Gene mutation contributes to liver disease in patients of normal weight
A gene mutation has been found to contribute to non-alcoholic fatty liver disease (NAFLD), a form of liver disease closely linked to obesity, in normal weight subjects. Carriers of the PNPLA3 mutant genotype were found to be at a greater risk for NAFLD and other health problems compared to non-carriers even when the carrier was not obese. This influence of weight status on the interaction between the mutant gene and NAFLD was clarified by researchers at Kumamoto University and the Japanese Red Cross Kumamoto Hospital in Japan.
Two types of studies were performed on subjects from a health screening program of the Red Cross Kumamoto Hospital, a cross-sectional study of 740 subjects and a retrospective longitudinal study of 393 subjects who had five years of available medical records. Those with habitual alcohol intake and/or with positive hepatitis B and C tests were excluded from analysis regarding the risk for NAFLD. The associations between the genotype and the risk of NAFLD or a decline in renal function were analyzed among overweight (BMI ? 25 kg/m2) or normal weight (BMI < 25 kg/m2) subjects.
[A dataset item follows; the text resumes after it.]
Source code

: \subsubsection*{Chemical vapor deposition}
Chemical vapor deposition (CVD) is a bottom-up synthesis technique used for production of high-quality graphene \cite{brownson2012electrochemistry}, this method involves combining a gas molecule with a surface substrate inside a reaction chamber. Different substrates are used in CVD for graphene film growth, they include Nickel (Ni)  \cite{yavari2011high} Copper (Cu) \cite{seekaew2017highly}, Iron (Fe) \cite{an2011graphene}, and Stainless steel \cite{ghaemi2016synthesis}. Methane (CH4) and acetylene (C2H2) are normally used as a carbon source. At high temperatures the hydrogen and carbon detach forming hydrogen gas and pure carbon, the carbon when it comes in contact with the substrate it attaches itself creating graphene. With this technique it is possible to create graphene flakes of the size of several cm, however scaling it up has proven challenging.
Dr. Kentaro Oniki's group provided preliminary findings that even normal-weight carriers of the mutant genotype (about 20% of all Japanese people) are at a higher risk for NAFLD and renal function dysfunction when compared to those without the gene. This suggests that the mutation may be used for early classification of individuals at high-risk for NAFLD and decreased renal function no matter their weight.
"We hope that clarifying the risk factors for NAFLD among normal-weight subjects will help to identify susceptible populations for the early prevention and treatment of NAFLD and its complications," says Dr. Oniki. "Especially in Asians."